- [Source passage]:

-- -- --

The version on Vimeo is much higher quality, it's a scan from the original 16mm film. Cleaner + colors are better too, the Archive.org upload has a yellow/green tint.
The version on Vimeo has vertical scratches running through most frames, which I find a bit distracting. So I prefer the Archive.org version despite it being less sharp and with the hue shift, but "diff'rent strokes" and all.
What I remember most about this is they never mention the health issues of people constantly working with lead. It’s an interesting documentary, but really beings out that the past is a different country feeling.
I kept expecting them to mention the safety benefits of not using lead, but it never came up. Guess they didn't care. Explains why nobody was wearing eye protection, or ear protection. Probably not a lot of steel-toed boots, either.
I'm no expert— but from what I understand, the only really risky part is in the remelter where lead oxides form. When just handling lead type— an alloy of tin, elemental lead, and antimony— unless you actually ingest it (where it can mimic calcium in deleterious way in larger amounts) then it's not very dangerous, so handwashing before eating, etc. is good enough.

-- -- --

- [Collected data]:
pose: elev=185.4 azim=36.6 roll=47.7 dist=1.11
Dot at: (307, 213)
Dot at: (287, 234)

-- -- --

- [Objectives]:
1) Decide whether each statement agrees with the comment thread above, answering yes or no and quoting the deciding words from the thread. (a) The Archive.org upload has a yellow/green tint. (b) The Vimeo version is free of scratches. (c) Lead type is an alloy of tin, elemental lead, and antimony.
2) Print the part of the comment thread that begins at the words "The version on Vimeo is" and stops after "steel-toed boots, either.".

- [Solved tasks]:
1)
(a) Yes: "the Archive.org upload has a yellow/green tint"
(b) No: "The version on Vimeo has vertical scratches running through most frames"
(c) Yes: "an alloy of tin, elemental lead, and antimony"

2)
The version on Vimeo is much higher quality, it's a scan from the original 16mm film. Cleaner + colors are better too, the Archive.org upload has a yellow/green tint.
The version on Vimeo has vertical scratches running through most frames, which I find a bit distracting. So I prefer the Archive.org version despite it being less sharp and with the hue shift, but "diff'rent strokes" and all.
What I remember most about this is they never mention the health issues of people constantly working with lead. It’s an interesting documentary, but really beings out that the past is a different country feeling.
I kept expecting them to mention the safety benefits of not using lead, but it never came up. Guess they didn't care. Explains why nobody was wearing eye protection, or ear protection. Probably not a lot of steel-toed boots, either.